Es wird heute viel über toxische Beziehungen geredet und geschrieben. Wenn man es nicht selbst erlebt hat, kann man sich aber nur schwer vorstellen, was das für die Betroffenen bedeutet. Auch für mich ist das Bild erst klarer, seitdem ich mich selbst als (Mom-)Burnout Betroffene geoutet habe.

Julia Panknin
Erst durch die Erzählungen vieler Frauen wurde mir bewusst, wie subtil und gefährlich emotionale Gewalt ist, die von narzisstischen Menschen ausgeht.

Seitdem stehe ich täglich mit Frauen in Kontakt, die mir von ihren Erfahrungen mit mutmasslichen Narzissten erzählen. Mit denen sie Jahre verbrachten und Kinder bekamen, bevor sie realisiert haben, dass das Verhalten ihres Partners nicht normal ist. Dass sie jahrelang manipuliert, ausgenutzt und fertiggemacht wurden. Die bis heute leiden, weil der Horror nicht aufhört, wenn sie es endlich geschafft haben, sich zu trennen, weil Narzissten oft rachsüchtig sind. 

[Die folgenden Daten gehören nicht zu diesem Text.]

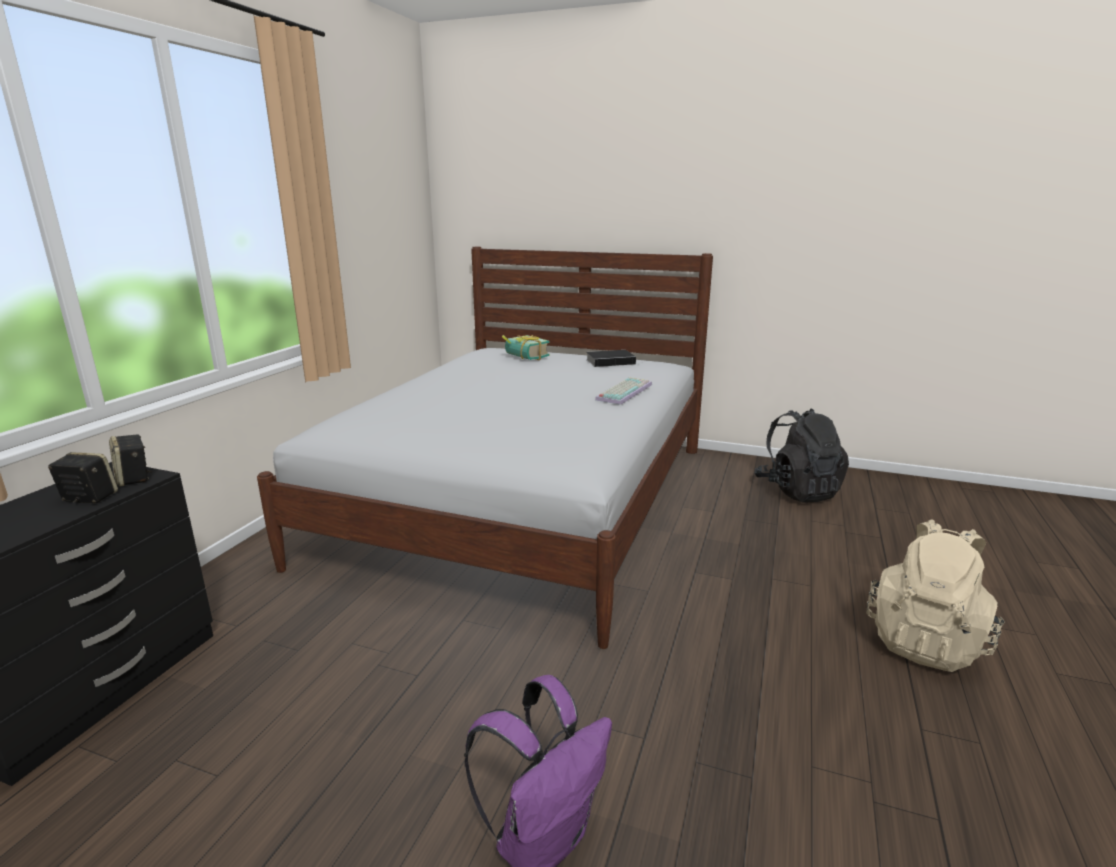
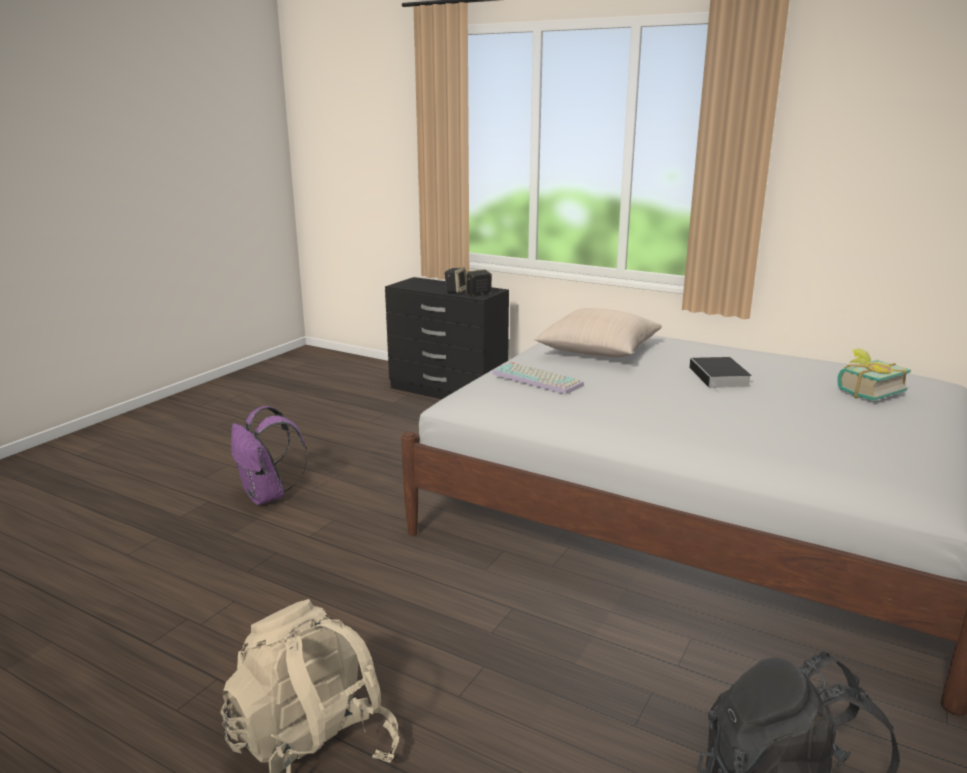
camera: 100 degrees right, 0 degrees up
book [586,350,637,367] -> book moved to [689,357,752,391]
keyboard [595,377,652,405] -> keyboard moved to [492,362,584,395]
none -> beige pillow [534,308,662,358]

Hier nur ein kleiner Ausschnitt dessen, was sie mir erzählt haben: 

  • «Als ich ihn kennenlernte, hat er mich in den Himmel gehoben, doch irgendwann schlug ich in der Hölle auf.»
  • «Wenn wir unter Menschen waren, war er witzig und charmant. Alle mochten ihn. Doch kaum waren wir allein, war er nur noch eklig zu mir. Ich lief ständig wie auf rohen Eiern durchs Haus.»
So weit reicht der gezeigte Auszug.